Shouldn't there be, on the part of file-sharers, a greater sense of solidarity and community comparable to that of the free software programmers and enthusiasts? What holds them back from the successful defense of their activity which so frequently eludes them when they testify on the bench? Why is there no greater level of militancy from the file-sharing communities - or is there any existing sense of any such thing as a file-sharing user "community", such which would be required for any hypothetical file-sharing "users' group", even within the few private, exclusive, invite-only BitTorrent tracker indexes?
But file-sharers and hobbyist programmers, it is assumed, will become only two subsets of an increasingly diverse audience of major users' interests as computing technology advances further to assume many more user-empowering roles. To defend and advance the interests of these users, users' groups will likely need to evolve and organize in their range of activity, capability, and resiliency in the face of virulent legal opposition from other interests groups, such as trade associations and employers' associations. Perhaps it is time for users' groups to meet offline, take a cue from the trade unions, and formally organize into large, visible defense entities for the expansion of their legal rights and the reform of intellectual property law.

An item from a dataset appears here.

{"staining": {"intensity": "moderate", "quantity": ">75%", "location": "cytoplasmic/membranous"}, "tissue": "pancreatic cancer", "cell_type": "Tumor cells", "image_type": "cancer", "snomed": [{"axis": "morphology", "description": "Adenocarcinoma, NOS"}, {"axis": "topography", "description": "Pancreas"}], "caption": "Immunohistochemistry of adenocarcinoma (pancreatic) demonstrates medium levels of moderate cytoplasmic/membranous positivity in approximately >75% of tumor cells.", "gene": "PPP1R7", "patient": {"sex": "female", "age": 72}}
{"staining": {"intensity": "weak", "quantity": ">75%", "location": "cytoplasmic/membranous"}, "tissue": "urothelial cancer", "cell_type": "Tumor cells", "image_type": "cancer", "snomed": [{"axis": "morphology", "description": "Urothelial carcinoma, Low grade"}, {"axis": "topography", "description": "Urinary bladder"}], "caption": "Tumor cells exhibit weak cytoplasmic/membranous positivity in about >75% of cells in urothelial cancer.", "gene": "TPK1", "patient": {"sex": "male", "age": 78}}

Such organizations, it is envisioned, will develop more proactive, more physical activities and approaches against the anti-user actions of trade and employer associations. Strikes, consumer boycotts and shareholder protests have often been organized by their respective progenitor organizations against corporate situations which were characterized as being against their own interests; thus, some unique, but effective brand of tangible users' protest must be assumed by users' groups against trade and employers' associations, a protest which can bring the trade association to the negotiating table with the users' group for the formulation of more lasting peaces between the users (paying or non-paying) and the trade associations.
Website defacement is a frequent, but mostly-ineffective form of such protests, and need to be supplemented with more effective protests of a direct, in-your-face nature. In the case of the AACS encryption key controversy, irked users protested by not just modifying the appearance of the Digg website through repeated and continuous postings of the encryption key, but also posted the key just as continuously to other websites so as to shame the company which had demanded that Digg remove an initial story which had contained the pivotal string of characters; such an action, one which spread through multiple websites so as to elude the company's grasp, is slightly more substantial.
A potentially-violent, unlawful and backfiring approach, one which is most associated with militant organizations like the Earth Liberation Front, could posit the argument that if "one cannot use a product in freedom, then no one will use that product at all", perhaps supplemented by the active, unilateral hindrance or disabling of brick-and-mortar distribution of media produced by members of particular trade associations through direct action. I do not advise this "aggravated direct starvation" approach, and would, at most, suggest a consumer picket line, or a users' group derivation thereof.
Either way, by shame or by starvation, users' groups must assume a greater mandate of mutual defense for the users of particular technologies, and must raise the expectations of users concerning the companies and trade associations which often take anti-user approaches for the sake of protecting their intellectual property monopolies. Whether they are casual users or hobbyists or hackers or copysharers, they are all users who may care about the brand or the ideology or the functionality, but are all united by a common cause of the freedom and education of usage, and the protection of such freedoms.